+++ TEXT SECTION +++

Cursor Pagination in Postgres with Node.js (2026)

Cursor (keyset) pagination fetches the next page by seeking past the last row you returned — WHERE (created_at, id) < ($1, $2) — instead of counting and discarding rows with OFFSET. On Postgres it stays fast at any depth because the database jumps straight into a matching B-tree index and reads only the rows it returns.

TL;DR

This hands-on tutorial builds cursor (keyset) pagination for a /products endpoint on Fastify 5.8.5¹, node-postgres 8.21.0², and Postgres 18.4³, with Node 24 LTS and TypeScript 6 in strict mode. You'll replace slow OFFSET paging with a compound (created_at, id) keyset query, wrap the position in an opaque base64url cursor, and return a nextCursor clients can page forward with. Every query was run against Postgres and every file type-checked on 10 June 2026. Budget about 30 minutes.

+++

TO DO
1. Please copy the cursor pagination tutorial from "This hands-on tutorial" up to and including "about 30 minutes.", replacing "nextCursor" with "next_cursor".
2. Write the next part of the cursor pagination tutorial, picking up after its last sentence.

+++ DATA LISTING +++

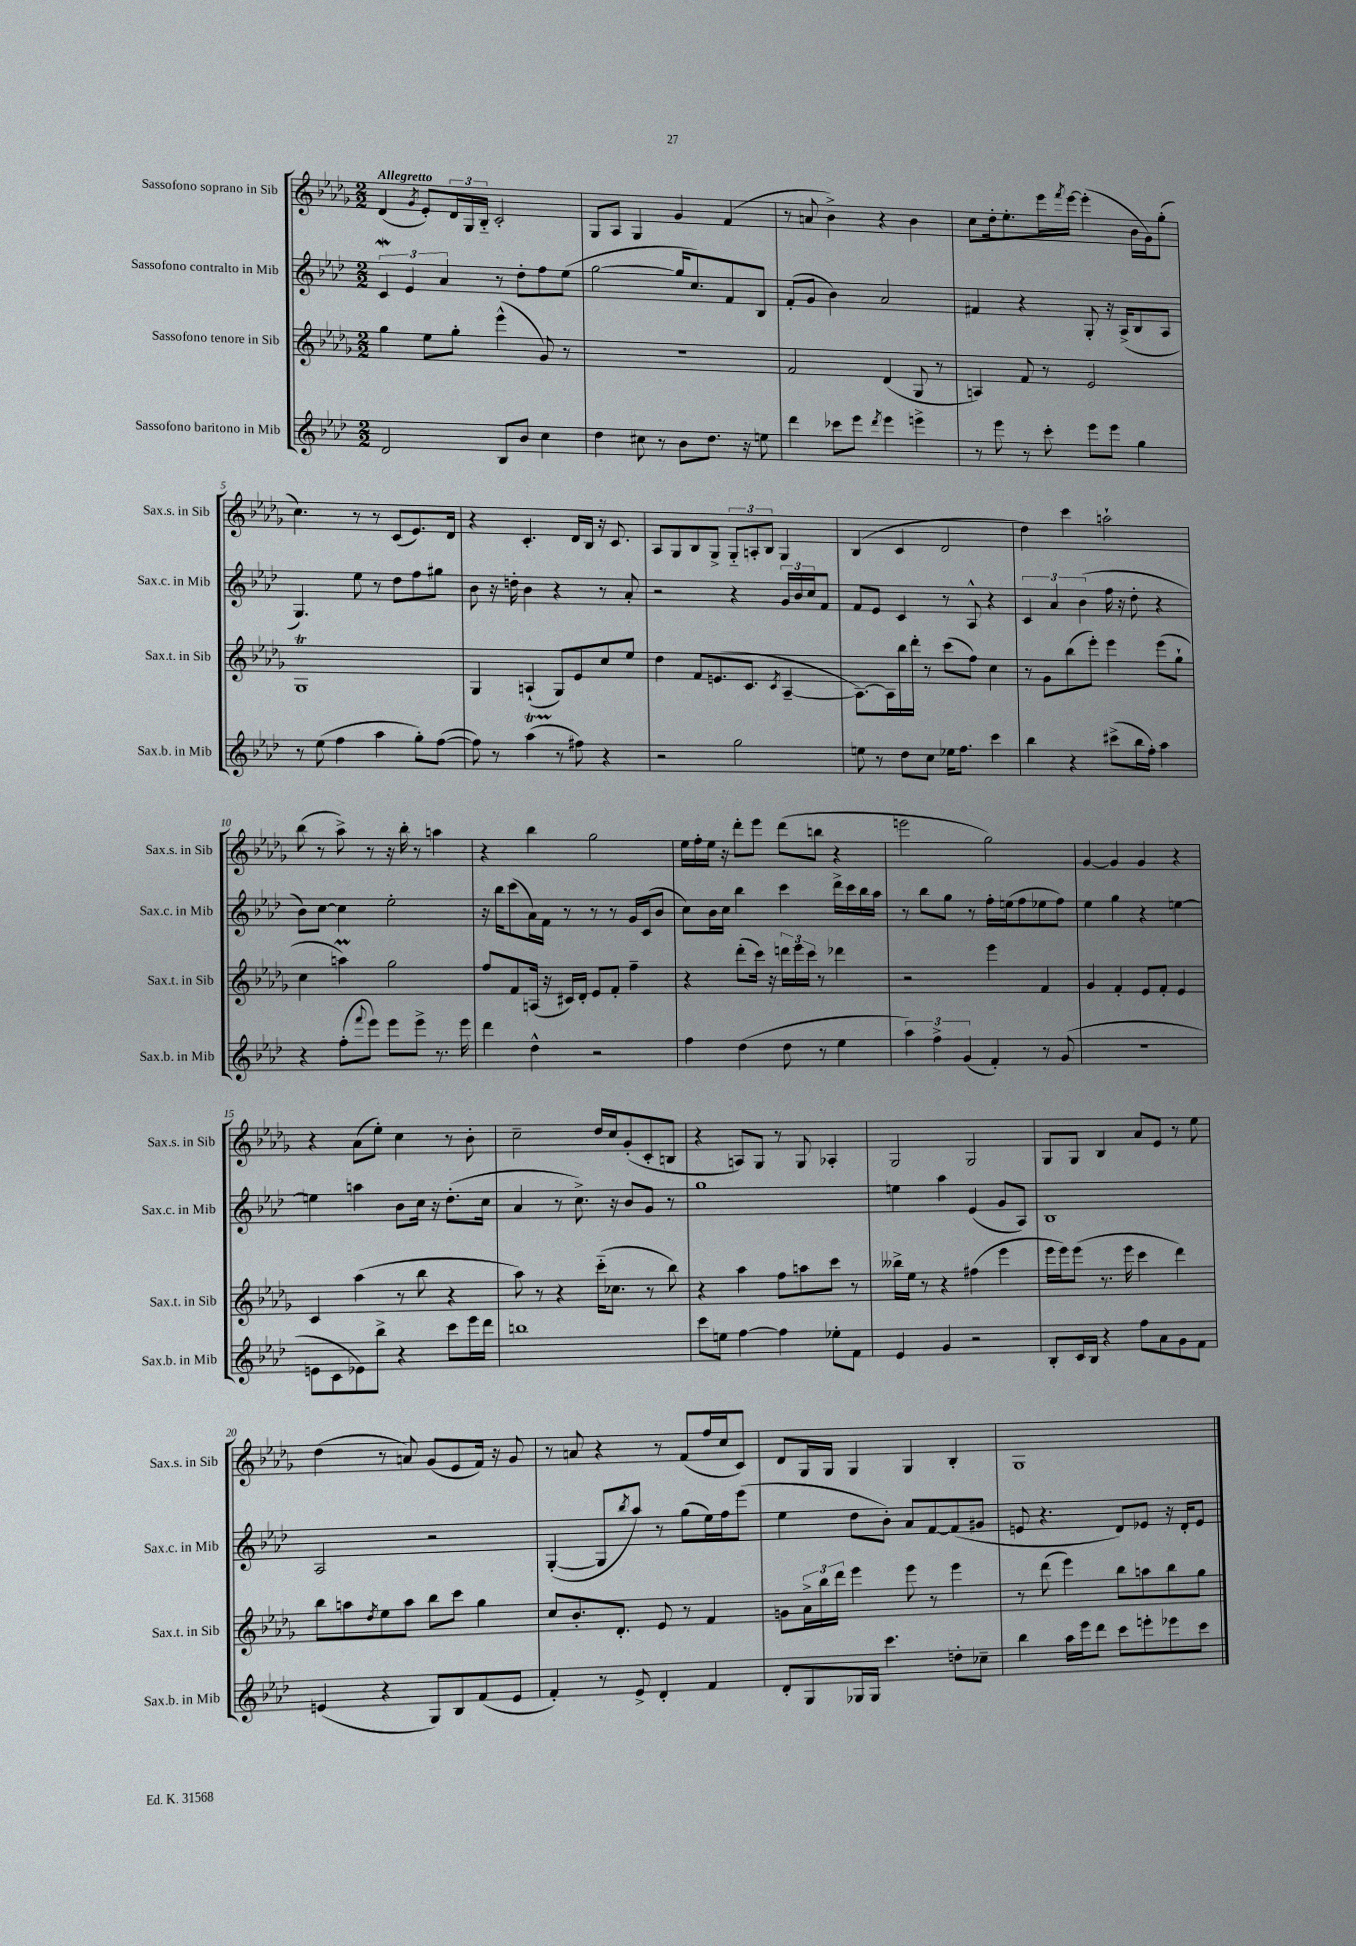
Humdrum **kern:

**kern	**kern	**kern	**kern
*staff4	*staff3	*staff2	*staff1
*clefG2	*clefG2	*clefG2	*clefG2
*k[b-e-a-d-]	*k[b-e-a-d-g-]	*k[b-e-a-d-]	*k[b-e-a-d-g-]
*M2/2	*M2/2	*M2/2	*M2/2
2d-	4gg-	6c	(4d-
.	.	6e-	.
.	.	.	8qg-
.	8ee-	.	8e-')
.	.	6a-	.
.	8gg-'	.	24d-
.	.	.	24G-
.	.	.	24B-'~
8B-	(4eee-^^	8r	2c'
8b-	.	8dd-'	.
4cc	8g-)	8ff	.
.	8r	(8ee-	.
=	=	=	=
4dd-	1r	[2gg	8G-
.	.	.	8A-
8cc#	.	.	4G-
8r	.	.	.
8b-	.	16gg]	4g-
.	.	8.cc)	.
8.dd-	.	.	.
.	.	8f	(4f
16r	.	.	.
8ee	.	8B-	.
=	=	=	=
4ddd-	2f	(8f'	8r
.	.	8g	8a
8ccc-	.	4b-)	4b-^)
8eee-	.	.	.
8qddd-	.	.	.
4eee-	(4d-	2a-	4r
4eee^	8G-	.	4b-
.	8r	.	.
=	=	=	=
8r	4A)	4f#	8cc
8eee-	.	.	16dd-'
.	.	.	8.ee-'
8r	8f	4r	.
8ccc'	8r	.	16eee-
.	.	.	8qfff
.	.	.	[16eee-
8eee-	2e-	8G'	(4eee-']
8eee-	.	16r	.
.	.	(16A-^	.
4gg	.	8B-	16b-
.	.	.	16g-)
.	.	8A-	(8gg-'
=	=	=	=
8r	1G-	4.G)	4.cc)
(8ee-	.	.	.
4ff	.	.	.
.	.	8ee-	8r
4aa-	.	8r	8r
.	.	8dd-	(8c
8gg')	.	8ff	8.e-)
([8ff	.	8gg#	.
.	.	.	16d-
=	=	=	=
8ff])	4G-	8b-	4r
8r	.	16r	.
.	.	16dd'	.
(4aa-	(4A`	4b-	4.c'
8r	8G-)	4r	.
8ff#)	8e-	.	16d-
.	.	.	16B-
4r	8cc	8r	16r
.	.	.	8.c
.	8ee-	8a-'	.
=	=	=	=
2r	4dd-	2r	8A-
.	.	.	8G-
.	8f	.	8B-
.	(8.e	.	8G-^
2gg	.	4r	12G-'~
.	8.c	.	.
.	.	.	12A'
.	.	.	12B-
.	8qc	.	.
.	[4A-~	24g	4G-
.	.	24b-	.
.	.	24cc	.
.	.	8f	.
=	=	=	=
8ee	8.A-_)	8f	(4B-
8r	.	8e-	.
.	16A-]	.	.
8dd-	16bb-	4c	4c
.	16ddd-'	.	.
8cc	8r	.	.
16ee-	(8ccc	8r	2d-
8.ff	.	.	.
.	8ff)	8A-^^	.
4ccc	4cc	4r	.
=	=	=	=
4bb-	8r	6c	4dd-)
.	8g-	.	.
.	.	6a-	.
4r	(8bb-	.	4ccc
.	.	(6b-	.
.	8eee-')	.	.
(8ccc#^	4eee-	16ff	2aa`
.	.	16r	.
16bb-	.	8dd-'	.
16ff')	.	.	.
4aa-	(8eee-	4r	.
.	8gg-`	.	.
=	=	=	=
4r	4cc	8b-)	(8bb-
.	.	[8cc	8r
(8ff'	4aa)	4cc]	8aa-^)
8qqfff	.	.	.
8eee-)	.	.	8r
8eee-	2gg-	2ee-'	16r
.	.	.	16bb-'
8eee-^	.	.	8r
8.r	.	.	4aa
16eee-	.	.	.
=	=	=	=
4ddd-	8ff	16r	4r
.	.	16bb-	.
.	8f	(8ccc	.
4dd-^^	(16A	16a-)	4bb-
.	16r	16f	.
.	16c#)	8r	.
.	16d-'	.	.
2r	8e-	8r	2gg-
.	8f'	8r	.
.	4ff~	16g	.
.	.	(16c	.
.	.	8b-	.
=	=	=	=
4ff	4r	8cc)	16ee-
.	.	.	16ff'
.	.	16b-	16ee-
.	.	16cc	16r
(4dd-	(8ddd-'	4bb-	8ddd-'
.	16ccc)	.	8eee-
.	16r	.	.
8dd-	24ddd	4ccc	(8ddd-
.	24eee-	.	.
.	24ccc	.	.
8r	8r	.	8bb
4ee-	4ddd-	16ddd-^	4r
.	.	16ccc	.
.	.	16bb-	.
.	.	16aa-	.
=	=	=	=
6aa-)	2r	8r	2eee
.	.	8bb-	.
6ff^	.	.	.
.	.	8gg	.
(6g	.	.	.
.	.	8r	.
4f')	4eee-	16ff'	2gg-)
.	.	(16ee	.
.	.	8ff	.
8r	4f	8ee-	.
(8g	.	8ff)	.
=	=	=	=
1r	4g-	4ee-	[4g-
.	4f'	4gg	4g-]
.	8e-	4r	4g-
.	8f'	.	.
.	4e-	[4ee	4r
=	=	=	=
8e	4c	4ee]	4r
8c	.	.	.
8e-)	(4aa-	4aa	(8a-
8bb-^	.	.	8ee-')
4r	8r	8b-	4cc
.	8bb-	16cc	.
.	.	16r	.
8ccc	4r	(8.dd-'	8r
16eee-	.	.	8b-'
16ddd-	.	16cc	.
=	=	=	=
1bb	8aa-)	4a-	2cc~
.	8r	.	.
.	4r	8r	.
.	.	8.cc^)	.
.	(16ccc'~	.	16dd-
.	8.cc-	16r	16cc
.	.	8b-	(8g-'
.	8r	8g	8c'
.	8bb-)	8r	8B
=	=	=	=
8ccc	4r	1gg	4r
8ee	.	.	.
[4ff	4aa-	.	8A)
.	.	.	8G-
4ff]	8ff	.	8r
.	8aa	.	8G-
8ee-'	8ccc	.	4A-'
8f	8r	.	.
=	=	=	=
4e-	16bb--^	4ee	2G-
.	16ee-	.	.
.	8r	.	.
4g	4r	4aa-	.
2r	(4ff#	(4e-	2G-
.	4eee-	8g	.
.	.	8A-)	.
=	=	=	=
8B-'	16eee-	1B-	8G-
.	16eee-)	.	.
16c	(8eee-	.	8G-
16B-	.	.	.
4r	8.r	.	4B-
.	16eee-	.	.
8ff	4ccc	.	8a-
8a-	.	.	8e-
8g	4ddd-)	.	8r
8f	.	.	8ee-
=	=	=	=
(4e	8bb-	2A-	(4dd-
.	8aa	.	.
.	8qdd-	.	.
4r	8ee-	.	8r
.	8aa	.	8a)
8G)	8bb-	2r	(8g-
8B-	8ccc	.	8e-
(8f	4gg-	.	16f)
.	.	.	16r
8e	.	.	8g-
=	=	=	=
4f')	8cc	([4G'	8r
.	8.b-'	.	8a
8r	.	8G]	4r
.	8.d-'	.	.
.	.	8qbb-	.
8e-^	.	8aa-)	.
4d-'	8e-	8r	8r
.	8r	(8gg	(8f
4f	4f	16ee-)	16ff
.	.	16ff	16cc
.	.	(8eee-	8c)
=	=	=	=
8d-'	8g	4ee-	8d-
8G	24a-^	.	16G-
.	24bb-	.	.
.	.	.	16G-
.	24ddd-	.	.
16G-	4eee-	8dd-	4G-
16G-	.	.	.
4.ccc	.	8b-')	.
.	8eee-	8a-	4G-
.	8r	[8f	.
8dd'	4eee-	(8f]	4B-'
8cc-~	.	8g#	.
=	=	=	=
4bb-	8r	8e	1G-
.	(8ddd-	4.r	.
16aa-	4eee-)	.	.
16eee-	.	.	.
8ddd-	.	.	.
8ccc	8bb-	8d-)	.
8eee'	8aa	8e-	.
8eee-	8bb-	16r	.
.	.	16d-'	.
8ccc	8gg-	8e-	.
==	==	==	==
*-	*-	*-	*-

+++

EXERCISE RESPONSES
1.
This hands-on tutorial builds cursor (keyset) pagination for a /products endpoint on Fastify 5.8.5¹, node-postgres 8.21.0², and Postgres 18.4³, with Node 24 LTS and TypeScript 6 in strict mode. You'll replace slow OFFSET paging with a compound (created_at, id) keyset query, wrap the position in an opaque base64url cursor, and return a next_cursor clients can page forward with. Every query was run against Postgres and every file type-checked on 10 June 2026. Budget about 30 minutes.

2.
What you'll learn

• Why OFFSET pagination slows down on large tables, shown with a real EXPLAIN
• How keyset pagination seeks with a Postgres row-value comparison instead of skipping rows
• How a compound (created_at, id) cursor keeps paging stable when the sort column has ties
• How to encode an opaque, tamper-checked cursor with base64url
• How to return nextCursor and hasNextPage from a Fastify route using the fetch-one-extra trick
• How descending order and NULL sort columns change the comparison
• When OFFSET is still the right call

Why OFFSET pagination gets slow

LIMIT 20 OFFSET 0 is fine. LIMIT 20 OFFSET 49980 is not. To honor an offset, Postgres still has to walk and discard every row before it, so the cost grows with how deep you page.⁴ In one published EXPLAIN ANALYZE comparison, an offset query's execution time rises from about 0.13 ms on page one to roughly 5.8 ms at offset 20,000 — its plan reads 20,100 rows to return 100 — while the equivalent keyset query stays near 0.1 ms and reads only the 100 rows it returns.⁵

You don't have to take that on faith — EXPLAIN shows it. With 50,000 rows and an index on (created_at DESC, id DESC), the deep-offset plan looks like this:

-- EXPLAIN SELECT ... ORDER BY created_at DESC, id DESC LIMIT 20 OFFSET 49980;
Limit  (cost=3095.05..3096.29 rows=20 width=35)
  ->  Index Scan using products_created_at_id_idx on products
        (cost=0.29..3096.29 rows=50000 width=35)

The Limit node has a startup cost of 3095.05: Postgres traverses ~49,980 index entries before it can return the first row. The keyset query you'll build next has a startup cost near zero. (Exact costs depend on your statistics and Postgres version; the plan shape is the point.)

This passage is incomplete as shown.